Quienes lo conocieron a Juan aseguran que las intrigas de la Curia lo divertían. Lo seguro es que nunca les tuvo miedo. Su seguridad, la certeza de sus convicciones no provenían de la soberbia sino de la lucidez y de la íntima convicción de que estaba haciendo lo mejor para la Iglesia Católica. Por otra parte, así como tuvo rivales contó con el apoyo de grandes personalidades de la Iglesia.
No, no estaba solo. Cuando murió, millones de personas lo lloraron. Mientras agonizaba, sus amigos, asistentes y colaboradores se acercaron a su dormitorio para despedirlo. Todos con lágrimas en los ojos. Él sonreía, repartía bendiciones, hacía bromas y daba palabras de consuelo.

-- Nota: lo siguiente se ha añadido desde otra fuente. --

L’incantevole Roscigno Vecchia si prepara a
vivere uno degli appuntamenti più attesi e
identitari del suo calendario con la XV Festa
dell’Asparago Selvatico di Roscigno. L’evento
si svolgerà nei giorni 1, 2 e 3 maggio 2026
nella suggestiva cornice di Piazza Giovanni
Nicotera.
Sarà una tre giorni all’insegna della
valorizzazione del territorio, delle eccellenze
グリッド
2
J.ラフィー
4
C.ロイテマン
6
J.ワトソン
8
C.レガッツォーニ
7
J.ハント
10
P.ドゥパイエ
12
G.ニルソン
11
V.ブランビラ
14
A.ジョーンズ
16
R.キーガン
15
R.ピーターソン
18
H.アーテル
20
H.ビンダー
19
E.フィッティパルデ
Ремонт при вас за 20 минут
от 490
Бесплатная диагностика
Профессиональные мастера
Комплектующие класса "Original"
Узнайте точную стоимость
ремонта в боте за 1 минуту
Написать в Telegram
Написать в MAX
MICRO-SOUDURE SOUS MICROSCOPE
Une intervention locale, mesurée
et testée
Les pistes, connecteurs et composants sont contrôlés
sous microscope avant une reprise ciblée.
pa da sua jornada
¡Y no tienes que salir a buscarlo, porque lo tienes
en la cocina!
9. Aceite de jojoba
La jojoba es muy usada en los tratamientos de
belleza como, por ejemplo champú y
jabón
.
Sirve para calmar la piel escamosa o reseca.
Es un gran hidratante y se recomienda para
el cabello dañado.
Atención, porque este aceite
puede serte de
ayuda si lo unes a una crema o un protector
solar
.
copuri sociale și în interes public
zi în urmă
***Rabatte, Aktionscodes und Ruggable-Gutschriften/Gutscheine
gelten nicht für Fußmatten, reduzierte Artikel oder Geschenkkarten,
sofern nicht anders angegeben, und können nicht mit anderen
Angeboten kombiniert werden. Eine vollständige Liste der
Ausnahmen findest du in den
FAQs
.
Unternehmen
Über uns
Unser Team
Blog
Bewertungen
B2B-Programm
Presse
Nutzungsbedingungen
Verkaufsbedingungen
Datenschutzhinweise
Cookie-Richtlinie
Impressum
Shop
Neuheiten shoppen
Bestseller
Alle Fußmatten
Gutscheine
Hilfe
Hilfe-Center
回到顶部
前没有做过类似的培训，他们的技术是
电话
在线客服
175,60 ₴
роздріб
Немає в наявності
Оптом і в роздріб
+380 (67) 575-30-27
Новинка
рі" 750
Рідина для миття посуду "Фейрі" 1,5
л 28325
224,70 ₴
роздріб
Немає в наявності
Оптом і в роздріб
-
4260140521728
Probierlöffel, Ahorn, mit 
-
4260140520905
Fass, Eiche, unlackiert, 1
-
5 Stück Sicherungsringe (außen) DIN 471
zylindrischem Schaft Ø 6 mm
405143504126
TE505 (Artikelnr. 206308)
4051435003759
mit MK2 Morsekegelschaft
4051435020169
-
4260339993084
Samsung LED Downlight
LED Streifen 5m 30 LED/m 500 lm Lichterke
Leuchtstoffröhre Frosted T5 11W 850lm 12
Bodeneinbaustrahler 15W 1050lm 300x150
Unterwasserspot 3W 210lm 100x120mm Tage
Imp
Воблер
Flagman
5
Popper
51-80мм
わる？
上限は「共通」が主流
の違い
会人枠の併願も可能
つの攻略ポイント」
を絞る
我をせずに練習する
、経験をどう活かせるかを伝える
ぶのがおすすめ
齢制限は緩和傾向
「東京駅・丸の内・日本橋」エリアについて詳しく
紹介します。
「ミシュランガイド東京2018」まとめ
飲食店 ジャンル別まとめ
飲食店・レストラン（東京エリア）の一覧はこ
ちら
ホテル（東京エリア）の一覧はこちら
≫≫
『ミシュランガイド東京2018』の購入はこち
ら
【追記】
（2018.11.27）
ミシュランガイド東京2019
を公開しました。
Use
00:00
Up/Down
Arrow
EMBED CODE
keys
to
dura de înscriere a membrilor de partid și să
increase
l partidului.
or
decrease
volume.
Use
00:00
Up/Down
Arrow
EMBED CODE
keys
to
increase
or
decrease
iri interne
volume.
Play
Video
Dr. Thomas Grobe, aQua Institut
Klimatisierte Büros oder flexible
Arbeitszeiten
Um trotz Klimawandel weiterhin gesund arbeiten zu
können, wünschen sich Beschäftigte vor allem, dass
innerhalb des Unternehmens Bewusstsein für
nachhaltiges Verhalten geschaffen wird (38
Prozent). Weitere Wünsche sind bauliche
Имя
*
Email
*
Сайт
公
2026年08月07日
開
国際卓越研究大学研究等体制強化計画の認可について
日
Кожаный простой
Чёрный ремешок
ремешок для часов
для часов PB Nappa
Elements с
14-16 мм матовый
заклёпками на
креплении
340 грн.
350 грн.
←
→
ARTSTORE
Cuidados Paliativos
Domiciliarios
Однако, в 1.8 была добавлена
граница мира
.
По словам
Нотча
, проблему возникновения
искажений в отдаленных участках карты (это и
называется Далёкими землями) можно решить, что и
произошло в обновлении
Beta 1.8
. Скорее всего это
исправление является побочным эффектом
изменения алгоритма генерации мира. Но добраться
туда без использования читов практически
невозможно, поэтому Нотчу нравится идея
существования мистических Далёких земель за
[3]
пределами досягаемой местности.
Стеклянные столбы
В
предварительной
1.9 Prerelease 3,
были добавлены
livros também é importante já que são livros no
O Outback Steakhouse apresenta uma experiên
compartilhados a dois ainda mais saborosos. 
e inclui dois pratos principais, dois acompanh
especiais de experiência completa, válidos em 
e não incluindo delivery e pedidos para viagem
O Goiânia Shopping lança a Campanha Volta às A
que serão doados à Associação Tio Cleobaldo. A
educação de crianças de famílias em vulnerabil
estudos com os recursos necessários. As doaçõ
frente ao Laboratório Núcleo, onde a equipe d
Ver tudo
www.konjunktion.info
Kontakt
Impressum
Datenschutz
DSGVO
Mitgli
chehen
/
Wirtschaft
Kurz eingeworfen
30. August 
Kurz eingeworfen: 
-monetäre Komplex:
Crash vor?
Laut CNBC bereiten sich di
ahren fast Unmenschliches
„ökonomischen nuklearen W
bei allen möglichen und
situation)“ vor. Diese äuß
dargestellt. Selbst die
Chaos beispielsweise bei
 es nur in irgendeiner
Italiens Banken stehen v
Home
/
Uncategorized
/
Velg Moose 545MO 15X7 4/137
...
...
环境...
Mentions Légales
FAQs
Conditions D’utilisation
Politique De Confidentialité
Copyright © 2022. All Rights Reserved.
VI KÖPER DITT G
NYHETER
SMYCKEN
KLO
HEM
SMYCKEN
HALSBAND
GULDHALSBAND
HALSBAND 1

En cierto momento circula el rumor de que el cardenal Alfredo Ottaviani se hará presente. Su adversario más tenaz, el hombre que sin perder el estilo cardenalicio lo enfrentó sin contemplaciones en cada una de sus decisiones, está llegando a los aposentos donde agoniza Juan XXIII. Un silencio tenso, expectante se esparció por la sala. Algunos manifestaron su contrariedad; la mayoría hizo silencio
Ottaviani camina por las galerías del palazzo. Tan soberbio como magnífico, tan elegante como altanero, tan pedante como inteligente. A su paso, los guardias suizos se cuadran para saludarlo como si fuera un emperador o un jefe militar. Y en efecto lo es. Mejor dicho, se parece más a un príncipe que a un sacerdote, aunque él siempre recuerda que es hijo de modestos panaderos.
Ingresa al dormitorio y nadie lo saluda; él tampoco lo hace. Los sacerdotes y las monjas que sollozan y rezan en el cuarto se retiran. No hay lágrimas en los ojos de Ottaviani, ni temblores en su voz. Se acerca a los ventanales, corre las cortinas con un gesto soberbio y observa a la multitud que reza en la plaza. Después habla; siempre mirando hacia la plaza y dándole la espalda a Juan que yace en su cama :
“Miles de personas están rezando por usted. Rezan por Juan, el Papa bueno, el Papa de la gente”.
Habla como si se estuviera dirigiendo a la historia o a Dios. Luego se acerca a Juan y se sienta en una pequeña silla ubicada al costado de la cama. No lo toma de la mano, tampoco solloza, pero en sus palabras se registra un levísimo temblor:
“Quiero que sepa que yo nací pobre y como usted moriré pobre. Y por ello, como usted creo conocer a los hombres. Nosotros sabemos que amarlos significa proteger a los débiles, a las almas indefensas, a todos aquellos que nos piden protección. Y es lo que hemos tratado de hacer durante dos mil años, con nuestra doctrina, nuestras reglas y nuestras severas condenas si es necesario. Hemos tenido diferencias Santidad, pero siempre buscando el bien de la Iglesia. Nuestras ideas nos han separado, no nuestra fe. Por eso le pido perdón por el sufrimiento que pude haberle causado con mi incomprensión. Quiero que sepa Santo Padre que siempre vi en cada uno de sus gestos, un gran amor por la humanidad. Usted es una señal de Dios y mi corazón hoy se halla para siempre junto al suyo”.